There’s that cold prickle at the back of my neck. My wine arrives, so I sip it to distract myself as I drive into Ray’s page. Immediately, my assumptions about Cora’s good nature line up, because he’s the half of the couple that makes people wonder how they ever ended up together. Big-boned with a mess of curly hair that no one ever taught him how to style. He’s wearing plaid in every one of his pictures and, in one, standing in front of a farm labeled Dalton family home.

Popular girl and farm boy. Whodathunk? Already, I can feel the struggle of putting these two disparate pieces together, but I like the challenge. After all, who am I to put true love in a box?

But that’s not my only challenge. When I see the wedding date I nearly spit my wine out.

It’s two weeks from now. Two. I check and recheck to make sure it isn’t a typo.

So Letty isn’t giving me a starter-wedding. This is a shotgun, high-stakes job.

No problem. Right? Like learning to ride a bike on the freeway. Full of potholes. With dogs chasing you.

I get my yellow pad out and start scribbling frantically, notes like rustic and outdoors and rose arbor? My glass of wine has a hole in it.

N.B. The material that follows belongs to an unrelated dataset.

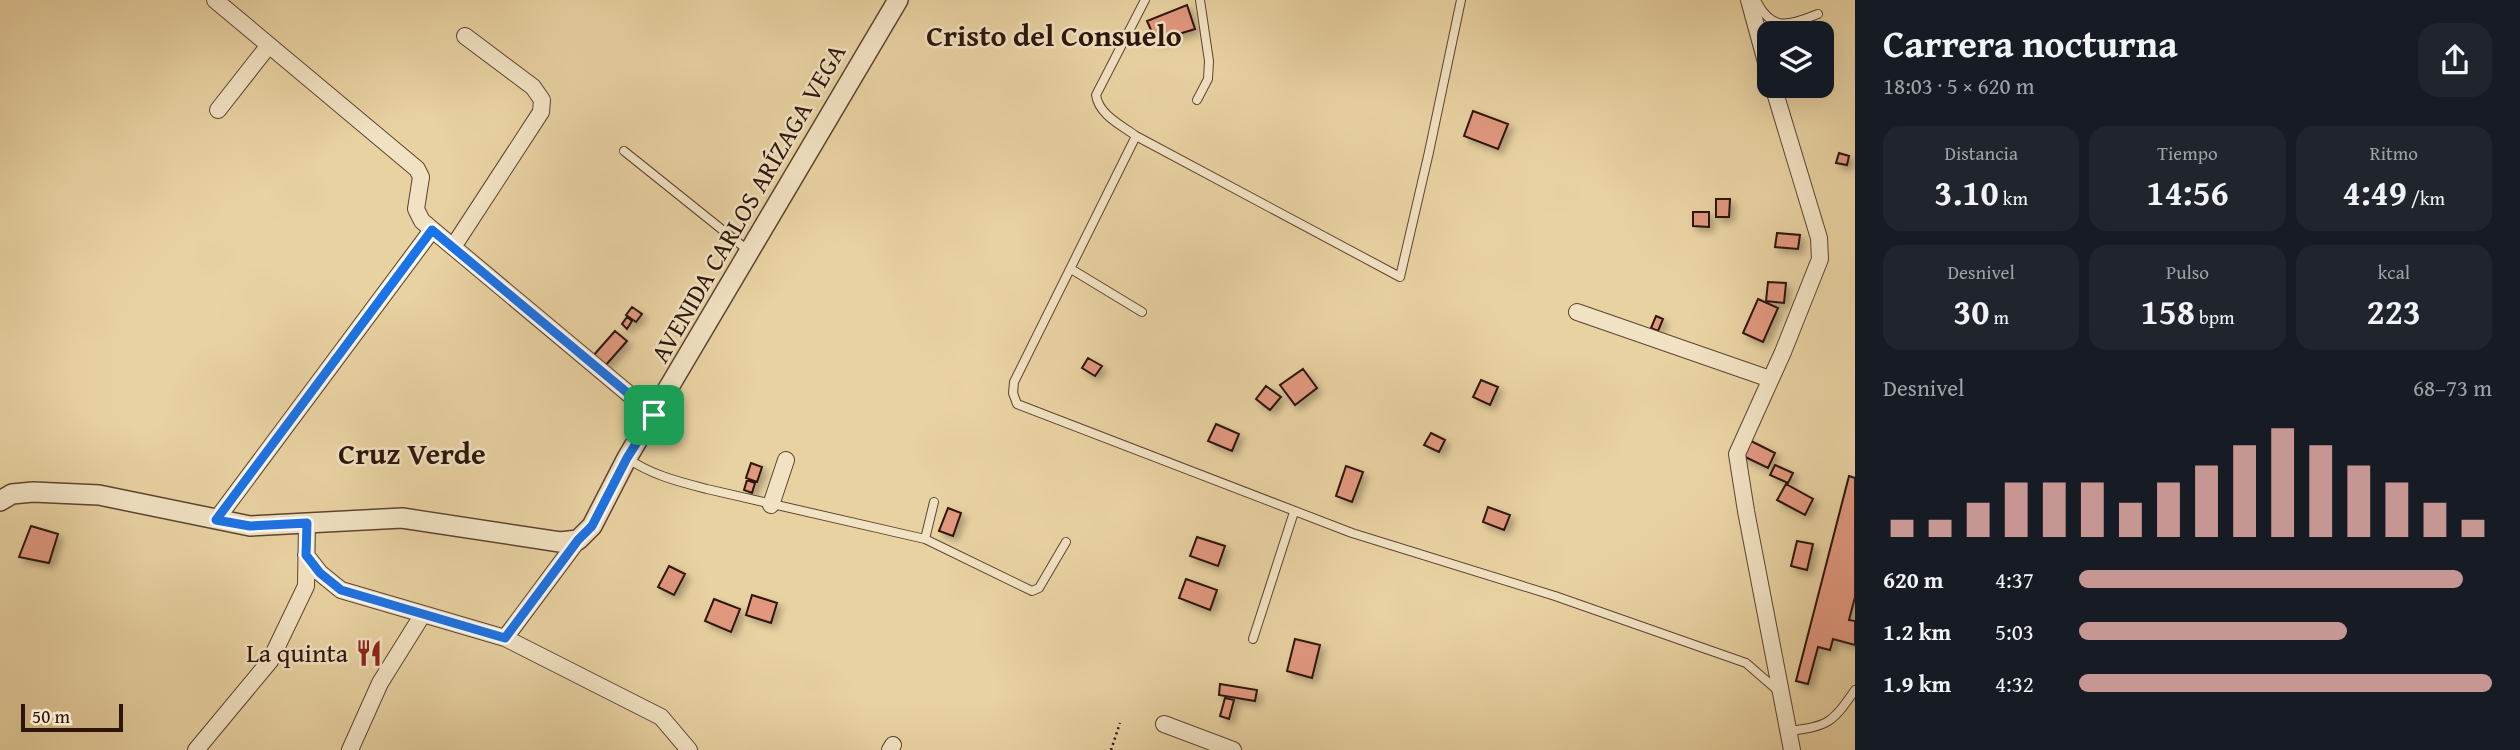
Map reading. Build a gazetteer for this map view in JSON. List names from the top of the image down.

Only explanation for the way the honey-gold line keeps plummeting.

My pen stops suddenly when I flip to the flower selection. A laminated printout of white magnolias stares back at me.

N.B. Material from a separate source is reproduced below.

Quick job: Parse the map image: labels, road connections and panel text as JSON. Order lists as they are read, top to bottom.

Magnolias. Meaning purity and dignity. Often associated with yin. Femininity. A historically romantic flower.

(Magnolias. The same flowers Ace picked out for our wedding. The wedding that never happened, so the flowers died one by one on my kitchen table. The petals crumpled up and dried out, and then they fell, leaving nothing but empty, abandoned stalks.)

“Hey, I know you.”

I glance upward and immediately regret it. My eyes connect with two men standing at the bar beside me—one is a larger man wearing an “I Love NY” T-shirt, and his friend has a deer-hunting hat. My guess is they’re both tourists.

I get that pit-in-stomach sinking feeling. I try to swallow it back with a smile. “Sorry, I don’t think so.”

“Yeah, I do.” I-Love-NY points a stubby finger at me. “You’re on TV, right?”

Yep. Definitely tourists. New Yorkers know better than to accost celebrities in public—or normal people like me who suffered their five minutes of fame.

I shrug and keep up my war-paint smile. “I think you have the wrong girl.”

I turn my shoulders toward them and try to refocus on my folder. Please leave me alone, my body language is screaming. But, of course, they don’t take the hint.

His friend snaps his fingers. “Dude! It’s that chick from the Bride Attacks video!”

I pray that the carpet turns into a sinkhole and sucks me downward.